[Source texts of formatted documents]
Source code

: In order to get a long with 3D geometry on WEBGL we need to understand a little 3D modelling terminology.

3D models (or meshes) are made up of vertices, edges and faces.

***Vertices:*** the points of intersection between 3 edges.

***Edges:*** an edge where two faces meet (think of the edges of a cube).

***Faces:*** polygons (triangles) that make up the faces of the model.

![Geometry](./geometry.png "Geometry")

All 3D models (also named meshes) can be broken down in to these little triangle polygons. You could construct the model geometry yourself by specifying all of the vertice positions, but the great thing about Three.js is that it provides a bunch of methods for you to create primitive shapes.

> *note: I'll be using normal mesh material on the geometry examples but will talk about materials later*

Task details:
Collect the lines of the records that include the string "edges".

Answer area:
3D models (or meshes) are made up of vertices, edges and faces.
***Vertices:*** the points of intersection between 3 edges.
***Edges:*** an edge where two faces meet (think of the edges of a cube).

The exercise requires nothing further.